On Wed, Dec 23, 2015 at 4:32 AM, Martin Thomson <martin.thomson@gmail.com>
wrote:

> If we have LSCA, then I find the incremental value of __Secure- to be
> limited.  Unless I'm being daft, isn't __Secure- just a safeguard
> against forgetting to include the Secure flag when setting the cookie?
>

It's also an assurance that the cookie couldn't have been set from a
non-secure origin. That is, given these two drafts, it's impossible for `
http://example.com/` to set a `__Secure-*` cookie, so `https://example.com/`
has a high degree of assurance that such a cookie is its own.

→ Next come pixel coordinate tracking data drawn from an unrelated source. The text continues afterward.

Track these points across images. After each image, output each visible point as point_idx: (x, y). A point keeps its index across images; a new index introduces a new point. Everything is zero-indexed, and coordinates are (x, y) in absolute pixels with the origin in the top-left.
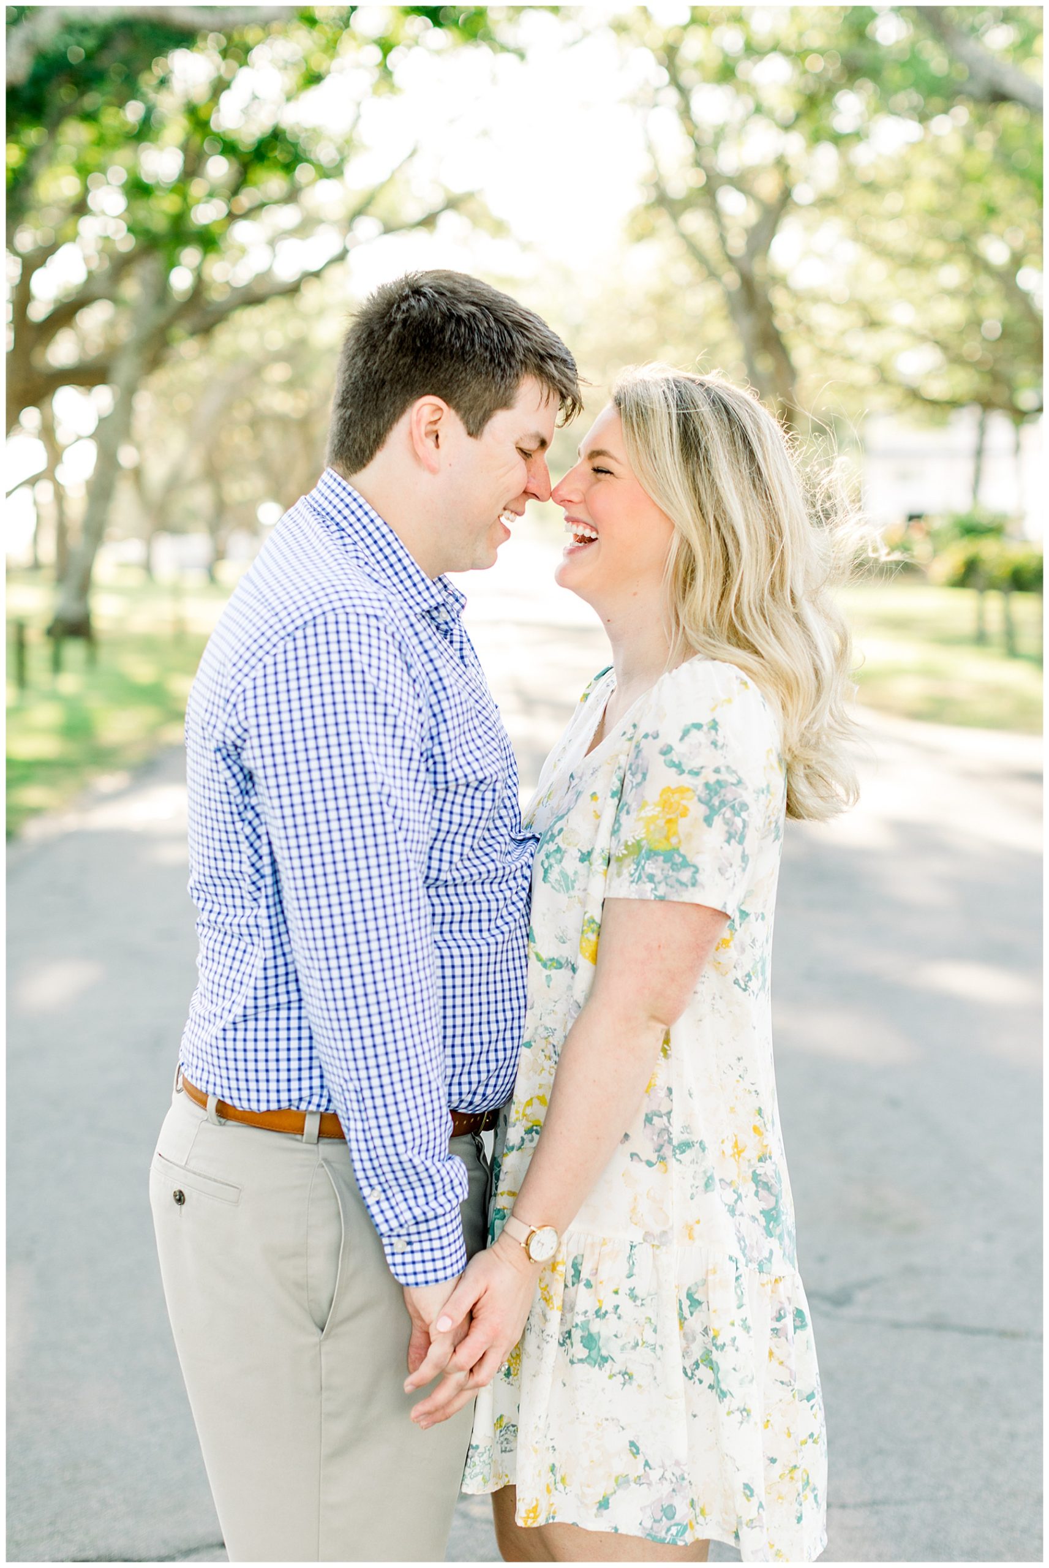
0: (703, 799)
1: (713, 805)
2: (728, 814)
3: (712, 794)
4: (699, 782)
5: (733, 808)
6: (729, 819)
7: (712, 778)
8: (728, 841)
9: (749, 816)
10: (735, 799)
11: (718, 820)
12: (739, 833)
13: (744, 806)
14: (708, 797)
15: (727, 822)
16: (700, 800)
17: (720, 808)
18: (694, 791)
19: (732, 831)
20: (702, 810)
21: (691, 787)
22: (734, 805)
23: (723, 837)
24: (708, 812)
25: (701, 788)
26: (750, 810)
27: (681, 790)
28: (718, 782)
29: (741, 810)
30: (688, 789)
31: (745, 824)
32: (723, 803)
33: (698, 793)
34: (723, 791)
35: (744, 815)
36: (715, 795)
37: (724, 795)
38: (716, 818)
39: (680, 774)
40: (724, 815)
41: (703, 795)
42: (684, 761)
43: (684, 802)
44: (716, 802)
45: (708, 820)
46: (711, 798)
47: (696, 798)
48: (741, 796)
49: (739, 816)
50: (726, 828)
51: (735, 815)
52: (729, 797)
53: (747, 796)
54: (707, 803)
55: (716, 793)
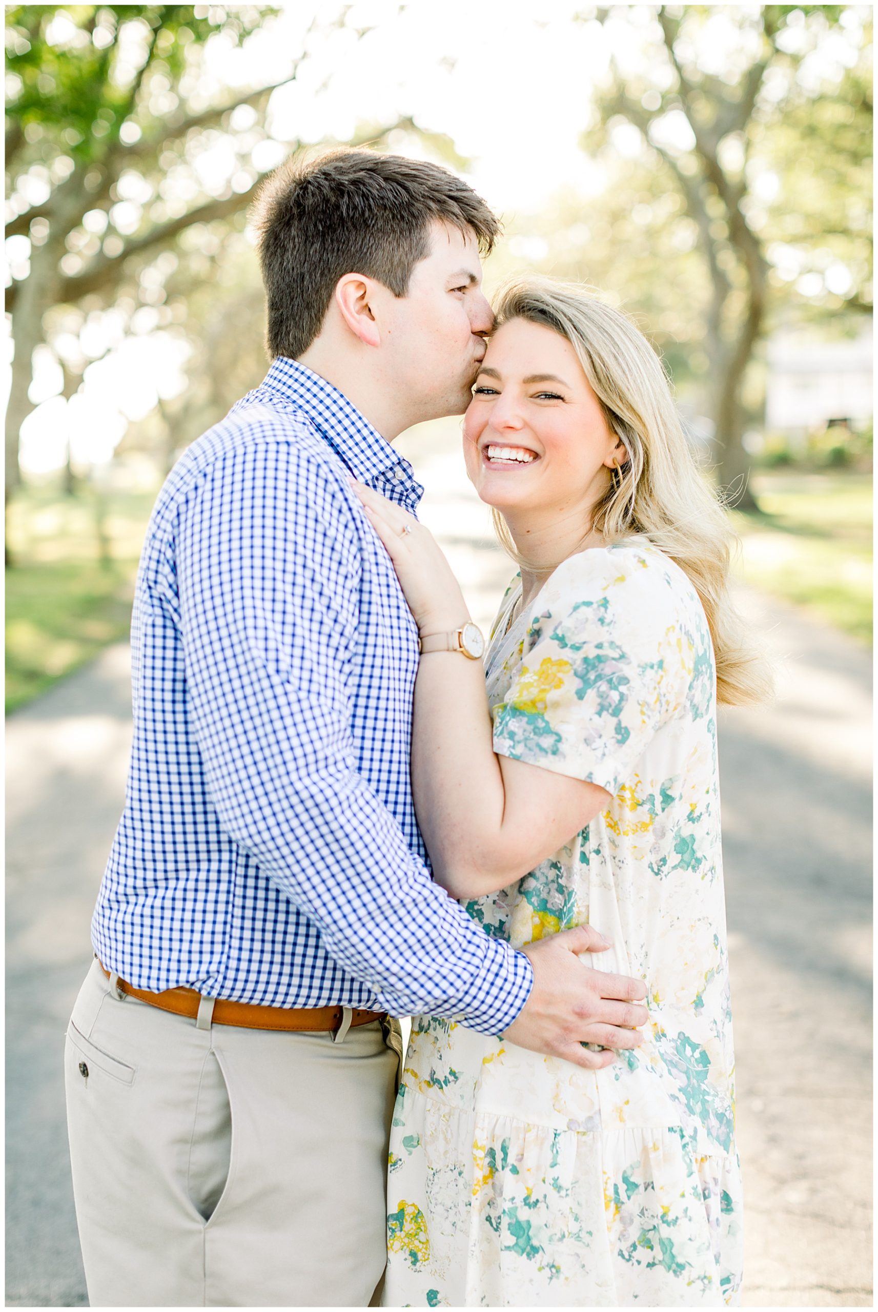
0: (579, 673)
1: (589, 679)
2: (604, 687)
3: (589, 668)
4: (578, 657)
5: (610, 681)
6: (604, 692)
7: (592, 653)
8: (599, 714)
9: (628, 689)
10: (614, 673)
11: (591, 694)
12: (613, 705)
13: (624, 680)
14: (585, 671)
15: (601, 696)
16: (576, 674)
17: (595, 681)
18: (571, 665)
19: (606, 703)
20: (577, 683)
21: (570, 661)
22: (611, 679)
23: (594, 709)
24: (581, 685)
25: (579, 662)
26: (632, 684)
27: (561, 663)
28: (598, 657)
29: (619, 684)
30: (567, 663)
31: (622, 697)
32: (599, 677)
33: (575, 667)
34: (602, 666)
35: (622, 689)
36: (593, 669)
37: (602, 670)
38: (589, 691)
39: (562, 648)
40: (598, 688)
41: (580, 669)
42: (568, 635)
43: (560, 675)
44: (592, 676)
45: (580, 695)
46: (588, 672)
47: (572, 672)
48: (621, 670)
49: (616, 689)
50: (599, 700)
51: (611, 688)
52: (608, 671)
53: (628, 670)
54: (582, 677)
55: (594, 667)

> The choices for __Host- are good from a host perspective, but the Path
> restriction doesn't carry any justification and I can't think of any
> justification.
>

You're right; I did a poor job explaining that choice. In short, the set of
flags that `__Host-*` mandates are as close as we can get to aligning
cookies with the web's general same-origin policy without adding new
behaviors. By locking them to a host, ensuring that the secure flag is set,
and ensuring that the path is scoped to the root of the host, we have a
pretty good approximation of an origin-bound cookie, that doesn't attempt
to pretend that there's a defensible security boundary between
`[origin]/path1` and `[origin]/path2`.


> Upthread, Mike states:
> > I think https://tools.ietf.org/html/draft-west-origin-cookies-01 is
> more or less completely obviated by cookie prefixes.
>
> This isn't correct because __Host- doesn't bind to the port number.
> Though maybe it should (or we should define an __Origin- prefix
> instead).
>

Right. It "more or less" obviates origin cookies because the hole it leaves
is fairly small. That is, the attack scenario is one in which an attacker
controls a server running on a different port than the application, and can
assert ownership of the host by negotiating a TLS handshake (because of
`secure`). The nice thing about prefixes at the moment is that they only
cement into place behaviors that exist and are widely supported today. It's
not clear to me that closing that hole is worth adding complexity and
backwards incompatible behaviors to cookies' implementation.

Happy to have that discussion though. If I'm missing things, I'm happy to
revive the draft in one form or another.